Haworth is inspired by the potential of the museum. When asked if the Leonardo will hit its projected 650 visitors a day, she says candidly, “It won’t for a while. We have to be realistic. It’s a tough month to open. But it will average out OK.”

A mid-October visit, during the Utah Education Association weekend—when  K-12 children have a four-day break from school—saw numerous families milling around exhibits. The following Thursday evening, an hour before closing, the museum was almost empty but for a handful of visitors and staffers manning the exhibits. Several staffers said weekdays had been slow.

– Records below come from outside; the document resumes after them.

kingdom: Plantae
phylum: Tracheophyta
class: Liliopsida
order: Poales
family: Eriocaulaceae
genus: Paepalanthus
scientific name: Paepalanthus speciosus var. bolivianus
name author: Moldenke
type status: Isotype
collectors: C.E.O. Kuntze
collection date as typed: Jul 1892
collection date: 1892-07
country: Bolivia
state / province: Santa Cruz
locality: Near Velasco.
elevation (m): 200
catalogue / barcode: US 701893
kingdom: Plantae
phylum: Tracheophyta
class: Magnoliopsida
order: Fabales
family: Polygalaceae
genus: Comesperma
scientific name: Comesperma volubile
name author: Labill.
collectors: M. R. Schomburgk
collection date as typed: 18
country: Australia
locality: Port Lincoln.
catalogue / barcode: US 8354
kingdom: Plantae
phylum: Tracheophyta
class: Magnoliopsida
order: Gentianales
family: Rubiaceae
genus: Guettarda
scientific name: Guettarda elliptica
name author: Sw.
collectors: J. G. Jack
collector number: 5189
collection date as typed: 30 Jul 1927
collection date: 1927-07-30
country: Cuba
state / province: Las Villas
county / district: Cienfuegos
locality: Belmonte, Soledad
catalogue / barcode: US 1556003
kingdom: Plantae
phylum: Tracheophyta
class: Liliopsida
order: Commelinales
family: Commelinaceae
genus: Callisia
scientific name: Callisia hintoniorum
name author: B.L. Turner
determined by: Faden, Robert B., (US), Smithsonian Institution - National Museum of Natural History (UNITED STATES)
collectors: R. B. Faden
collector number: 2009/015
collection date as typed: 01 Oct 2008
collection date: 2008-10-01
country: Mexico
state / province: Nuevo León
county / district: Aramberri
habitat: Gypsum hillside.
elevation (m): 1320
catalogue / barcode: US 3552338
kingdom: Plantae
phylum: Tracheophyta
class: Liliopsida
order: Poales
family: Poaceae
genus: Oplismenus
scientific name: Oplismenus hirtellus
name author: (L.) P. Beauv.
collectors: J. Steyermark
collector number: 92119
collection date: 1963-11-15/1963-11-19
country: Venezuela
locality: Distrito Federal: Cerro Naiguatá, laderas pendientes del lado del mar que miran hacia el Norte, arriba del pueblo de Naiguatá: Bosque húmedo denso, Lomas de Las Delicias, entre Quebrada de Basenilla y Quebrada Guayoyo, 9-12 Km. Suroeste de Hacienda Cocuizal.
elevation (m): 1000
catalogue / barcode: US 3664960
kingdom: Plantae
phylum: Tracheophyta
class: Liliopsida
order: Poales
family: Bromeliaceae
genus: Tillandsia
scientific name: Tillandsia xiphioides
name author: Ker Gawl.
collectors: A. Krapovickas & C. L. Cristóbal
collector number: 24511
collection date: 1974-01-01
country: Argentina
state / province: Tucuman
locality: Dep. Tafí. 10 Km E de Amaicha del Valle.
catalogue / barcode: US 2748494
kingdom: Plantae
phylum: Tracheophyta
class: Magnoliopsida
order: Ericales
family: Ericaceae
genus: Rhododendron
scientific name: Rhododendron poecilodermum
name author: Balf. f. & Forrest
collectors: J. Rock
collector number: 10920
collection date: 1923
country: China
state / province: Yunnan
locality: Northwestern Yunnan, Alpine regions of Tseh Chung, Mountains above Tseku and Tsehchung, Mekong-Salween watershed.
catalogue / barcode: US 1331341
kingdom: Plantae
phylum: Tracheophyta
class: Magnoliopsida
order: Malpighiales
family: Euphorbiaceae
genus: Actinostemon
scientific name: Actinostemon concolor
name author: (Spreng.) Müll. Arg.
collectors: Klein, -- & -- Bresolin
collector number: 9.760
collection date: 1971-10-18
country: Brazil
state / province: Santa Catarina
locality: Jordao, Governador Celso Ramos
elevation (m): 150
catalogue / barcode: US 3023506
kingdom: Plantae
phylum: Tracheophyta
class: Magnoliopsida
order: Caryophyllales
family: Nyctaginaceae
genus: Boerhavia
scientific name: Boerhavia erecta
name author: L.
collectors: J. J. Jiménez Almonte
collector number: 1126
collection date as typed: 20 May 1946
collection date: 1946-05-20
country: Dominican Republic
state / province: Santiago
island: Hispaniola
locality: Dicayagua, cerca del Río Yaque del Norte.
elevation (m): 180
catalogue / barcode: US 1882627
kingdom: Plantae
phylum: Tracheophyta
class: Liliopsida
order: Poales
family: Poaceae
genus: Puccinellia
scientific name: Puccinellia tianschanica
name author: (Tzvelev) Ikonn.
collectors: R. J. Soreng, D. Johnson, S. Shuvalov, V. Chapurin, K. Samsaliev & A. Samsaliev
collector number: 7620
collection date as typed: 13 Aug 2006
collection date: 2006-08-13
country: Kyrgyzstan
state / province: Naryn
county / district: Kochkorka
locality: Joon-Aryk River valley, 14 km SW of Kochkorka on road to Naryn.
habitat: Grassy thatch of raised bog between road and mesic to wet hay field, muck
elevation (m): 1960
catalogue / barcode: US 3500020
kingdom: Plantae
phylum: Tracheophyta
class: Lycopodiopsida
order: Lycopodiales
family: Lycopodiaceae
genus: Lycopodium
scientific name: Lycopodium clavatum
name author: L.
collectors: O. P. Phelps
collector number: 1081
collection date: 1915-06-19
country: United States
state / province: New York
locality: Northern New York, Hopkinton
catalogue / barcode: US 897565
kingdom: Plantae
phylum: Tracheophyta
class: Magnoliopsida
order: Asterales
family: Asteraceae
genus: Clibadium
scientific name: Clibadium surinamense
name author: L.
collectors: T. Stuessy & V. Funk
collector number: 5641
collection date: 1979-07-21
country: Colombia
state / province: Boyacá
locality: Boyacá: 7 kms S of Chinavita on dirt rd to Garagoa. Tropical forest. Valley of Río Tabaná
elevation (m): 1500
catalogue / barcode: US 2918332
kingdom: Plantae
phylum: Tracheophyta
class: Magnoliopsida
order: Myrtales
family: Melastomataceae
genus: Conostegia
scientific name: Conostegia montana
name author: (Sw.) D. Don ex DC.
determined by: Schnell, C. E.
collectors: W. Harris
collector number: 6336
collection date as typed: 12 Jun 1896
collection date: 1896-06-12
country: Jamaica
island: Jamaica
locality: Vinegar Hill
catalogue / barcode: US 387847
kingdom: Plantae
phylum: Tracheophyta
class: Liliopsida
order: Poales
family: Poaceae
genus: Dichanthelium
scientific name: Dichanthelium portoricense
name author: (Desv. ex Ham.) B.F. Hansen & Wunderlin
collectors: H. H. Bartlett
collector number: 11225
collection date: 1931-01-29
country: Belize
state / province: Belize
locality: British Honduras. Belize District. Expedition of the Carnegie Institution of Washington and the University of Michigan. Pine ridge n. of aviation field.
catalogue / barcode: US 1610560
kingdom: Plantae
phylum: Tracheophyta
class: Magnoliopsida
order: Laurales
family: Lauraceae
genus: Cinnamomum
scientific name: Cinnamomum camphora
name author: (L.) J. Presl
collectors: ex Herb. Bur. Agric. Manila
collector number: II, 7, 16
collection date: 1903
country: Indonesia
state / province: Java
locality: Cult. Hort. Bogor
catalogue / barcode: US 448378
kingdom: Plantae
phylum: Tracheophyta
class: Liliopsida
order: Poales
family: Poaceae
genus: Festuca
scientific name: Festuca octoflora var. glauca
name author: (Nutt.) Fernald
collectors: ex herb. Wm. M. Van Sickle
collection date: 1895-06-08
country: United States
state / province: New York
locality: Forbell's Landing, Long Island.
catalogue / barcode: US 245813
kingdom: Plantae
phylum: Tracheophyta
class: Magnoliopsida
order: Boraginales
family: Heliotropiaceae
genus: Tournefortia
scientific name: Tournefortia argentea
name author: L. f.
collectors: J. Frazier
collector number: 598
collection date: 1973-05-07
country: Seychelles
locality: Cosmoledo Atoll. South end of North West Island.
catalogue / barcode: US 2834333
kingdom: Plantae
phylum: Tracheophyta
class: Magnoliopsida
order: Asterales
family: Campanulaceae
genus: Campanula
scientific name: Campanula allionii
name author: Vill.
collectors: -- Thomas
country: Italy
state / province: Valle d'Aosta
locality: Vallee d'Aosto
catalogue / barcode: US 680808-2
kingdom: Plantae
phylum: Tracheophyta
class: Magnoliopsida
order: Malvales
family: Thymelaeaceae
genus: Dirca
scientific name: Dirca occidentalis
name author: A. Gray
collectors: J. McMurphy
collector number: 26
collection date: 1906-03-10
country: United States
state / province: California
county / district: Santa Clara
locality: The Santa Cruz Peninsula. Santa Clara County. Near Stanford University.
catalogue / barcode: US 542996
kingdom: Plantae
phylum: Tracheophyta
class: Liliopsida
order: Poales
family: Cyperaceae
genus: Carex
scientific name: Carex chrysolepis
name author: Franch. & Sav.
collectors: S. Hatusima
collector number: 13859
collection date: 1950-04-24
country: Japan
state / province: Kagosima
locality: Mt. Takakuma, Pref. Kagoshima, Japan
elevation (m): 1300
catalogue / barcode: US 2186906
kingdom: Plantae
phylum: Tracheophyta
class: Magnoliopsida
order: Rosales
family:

All this leads to more head-scratching when you consider the $600,000 loan was supposedly for ramp-up costs “including staffing, advertising, consultants and supplies” according to the council transmittal. But the advertising budget for the grand opening of the Leonardo was just $50,000, according to a frustrated Haworth.

She isn’t daunted, though. “I expect it to feel precarious,” she says. “Anything original, radical, different is bloody going to be precarious. We’re inventing something, a squally little creature.” Much of that “creature”  revolves around “hands-on, interface, making stuff,” Haworth says, whether animating a short film, trying out a prosthetic limb, or having your spit tested for genetic markers.

Haworth says it’s not about the numbers. While the bottom line “can kill us or cure us, it’s absolutely not the measure of this place.” She continues, “Building this baby hasn’t been easy, but it’s been worth every damned minute of it. If the toddler can get to walk, it can be something quite spectacular.”